#### Instruction:
Rewrite the lines from the start of the records through the line containing "catalogue / barcode: US 13888", inclusive, as a numbered list, leaving out any blank lines.

#### Record extracts:

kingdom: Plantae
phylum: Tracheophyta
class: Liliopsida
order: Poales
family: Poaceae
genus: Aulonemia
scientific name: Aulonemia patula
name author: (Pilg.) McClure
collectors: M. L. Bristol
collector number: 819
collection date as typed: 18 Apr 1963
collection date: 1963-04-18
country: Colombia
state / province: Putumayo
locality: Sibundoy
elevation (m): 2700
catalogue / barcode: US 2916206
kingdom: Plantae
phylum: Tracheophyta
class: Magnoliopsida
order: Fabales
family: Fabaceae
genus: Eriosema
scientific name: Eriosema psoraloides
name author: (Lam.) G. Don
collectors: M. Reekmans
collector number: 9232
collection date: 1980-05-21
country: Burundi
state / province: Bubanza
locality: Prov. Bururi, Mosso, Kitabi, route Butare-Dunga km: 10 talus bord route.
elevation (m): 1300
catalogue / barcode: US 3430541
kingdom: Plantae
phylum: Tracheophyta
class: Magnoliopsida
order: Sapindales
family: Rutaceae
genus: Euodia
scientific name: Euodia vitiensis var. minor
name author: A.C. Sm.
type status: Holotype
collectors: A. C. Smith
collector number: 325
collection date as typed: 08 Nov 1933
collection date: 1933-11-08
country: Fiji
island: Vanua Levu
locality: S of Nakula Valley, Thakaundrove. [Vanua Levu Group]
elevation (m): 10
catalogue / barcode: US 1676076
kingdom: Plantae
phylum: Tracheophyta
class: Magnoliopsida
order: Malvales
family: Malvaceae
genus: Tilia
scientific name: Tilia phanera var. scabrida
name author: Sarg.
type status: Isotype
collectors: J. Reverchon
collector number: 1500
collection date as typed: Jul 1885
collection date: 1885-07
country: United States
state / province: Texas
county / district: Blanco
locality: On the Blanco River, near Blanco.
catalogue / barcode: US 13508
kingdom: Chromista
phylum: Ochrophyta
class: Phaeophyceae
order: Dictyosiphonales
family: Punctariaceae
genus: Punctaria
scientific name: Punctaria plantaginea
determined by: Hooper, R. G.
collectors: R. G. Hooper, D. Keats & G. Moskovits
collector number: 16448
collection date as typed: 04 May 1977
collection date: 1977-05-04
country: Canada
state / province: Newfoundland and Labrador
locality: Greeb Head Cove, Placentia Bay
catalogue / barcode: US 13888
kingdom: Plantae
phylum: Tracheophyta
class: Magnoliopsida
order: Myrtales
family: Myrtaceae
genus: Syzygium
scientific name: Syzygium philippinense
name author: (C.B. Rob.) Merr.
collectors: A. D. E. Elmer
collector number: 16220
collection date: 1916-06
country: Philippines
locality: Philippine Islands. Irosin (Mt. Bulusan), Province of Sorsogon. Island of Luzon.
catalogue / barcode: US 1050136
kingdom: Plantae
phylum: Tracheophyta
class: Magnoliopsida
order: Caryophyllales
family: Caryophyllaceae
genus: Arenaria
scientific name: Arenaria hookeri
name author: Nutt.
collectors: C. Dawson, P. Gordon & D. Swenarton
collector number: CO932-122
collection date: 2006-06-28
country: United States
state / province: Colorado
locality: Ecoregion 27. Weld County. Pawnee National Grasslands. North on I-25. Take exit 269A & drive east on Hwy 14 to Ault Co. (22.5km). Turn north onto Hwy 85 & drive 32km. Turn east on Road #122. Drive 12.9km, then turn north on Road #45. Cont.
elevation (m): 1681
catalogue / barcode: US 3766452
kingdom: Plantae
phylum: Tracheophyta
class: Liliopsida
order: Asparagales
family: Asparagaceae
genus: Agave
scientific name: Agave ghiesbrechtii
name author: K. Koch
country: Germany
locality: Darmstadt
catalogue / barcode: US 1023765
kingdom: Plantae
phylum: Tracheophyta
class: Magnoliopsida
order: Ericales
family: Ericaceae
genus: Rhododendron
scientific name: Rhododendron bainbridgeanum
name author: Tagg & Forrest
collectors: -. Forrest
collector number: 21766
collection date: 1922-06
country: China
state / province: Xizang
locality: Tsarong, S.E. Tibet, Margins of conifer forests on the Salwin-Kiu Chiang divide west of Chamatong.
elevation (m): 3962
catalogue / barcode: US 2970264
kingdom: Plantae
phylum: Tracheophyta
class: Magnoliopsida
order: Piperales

#### Exercise solution:
1. kingdom: Plantae
2. phylum: Tracheophyta
3. class: Liliopsida
4. order: Poales
5. family: Poaceae
6. genus: Aulonemia
7. scientific name: Aulonemia patula
8. name author: (Pilg.) McClure
9. collectors: M. L. Bristol
10. collector number: 819
11. collection date as typed: 18 Apr 1963
12. collection date: 1963-04-18
13. country: Colombia
14. state / province: Putumayo
15. locality: Sibundoy
16. elevation (m): 2700
17. catalogue / barcode: US 2916206
18. kingdom: Plantae
19. phylum: Tracheophyta
20. class: Magnoliopsida
21. order: Fabales
22. family: Fabaceae
23. genus: Eriosema
24. scientific name: Eriosema psoraloides
25. name author: (Lam.) G. Don
26. collectors: M. Reekmans
27. collector number: 9232
28. collection date: 1980-05-21
29. country: Burundi
30. state / province: Bubanza
31. locality: Prov. Bururi, Mosso, Kitabi, route Butare-Dunga km: 10 talus bord route.
32. elevation (m): 1300
33. catalogue / barcode: US 3430541
34. kingdom: Plantae
35. phylum: Tracheophyta
36. class: Magnoliopsida
37. order: Sapindales
38. family: Rutaceae
39. genus: Euodia
40. scientific name: Euodia vitiensis var. minor
41. name author: A.C. Sm.
42. type status: Holotype
43. collectors: A. C. Smith
44. collector number: 325
45. collection date as typed: 08 Nov 1933
46. collection date: 1933-11-08
47. country: Fiji
48. island: Vanua Levu
49. locality: S of Nakula Valley, Thakaundrove. [Vanua Levu Group]
50. elevation (m): 10
51. catalogue / barcode: US 1676076
52. kingdom: Plantae
53. phylum: Tracheophyta
54. class: Magnoliopsida
55. order: Malvales
56. family: Malvaceae
57. genus: Tilia
58. scientific name: Tilia phanera var. scabrida
59. name author: Sarg.
60. type status: Isotype
61. collectors: J. Reverchon
62. collector number: 1500
63. collection date as typed: Jul 1885
64. collection date: 1885-07
65. country: United States
66. state / province: Texas
67. county / district: Blanco
68. locality: On the Blanco River, near Blanco.
69. catalogue / barcode: US 13508
70. kingdom: Chromista
71. phylum: Ochrophyta
72. class: Phaeophyceae
73. order: Dictyosiphonales
74. family: Punctariaceae
75. genus: Punctaria
76. scientific name: Punctaria plantaginea
77. determined by: Hooper, R. G.
78. collectors: R. G. Hooper, D. Keats & G. Moskovits
79. collector number: 16448
80. collection date as typed: 04 May 1977
81. collection date: 1977-05-04
82. country: Canada
83. state / province: Newfoundland and Labrador
84. locality: Greeb Head Cove, Placentia Bay
85. catalogue / barcode: US 13888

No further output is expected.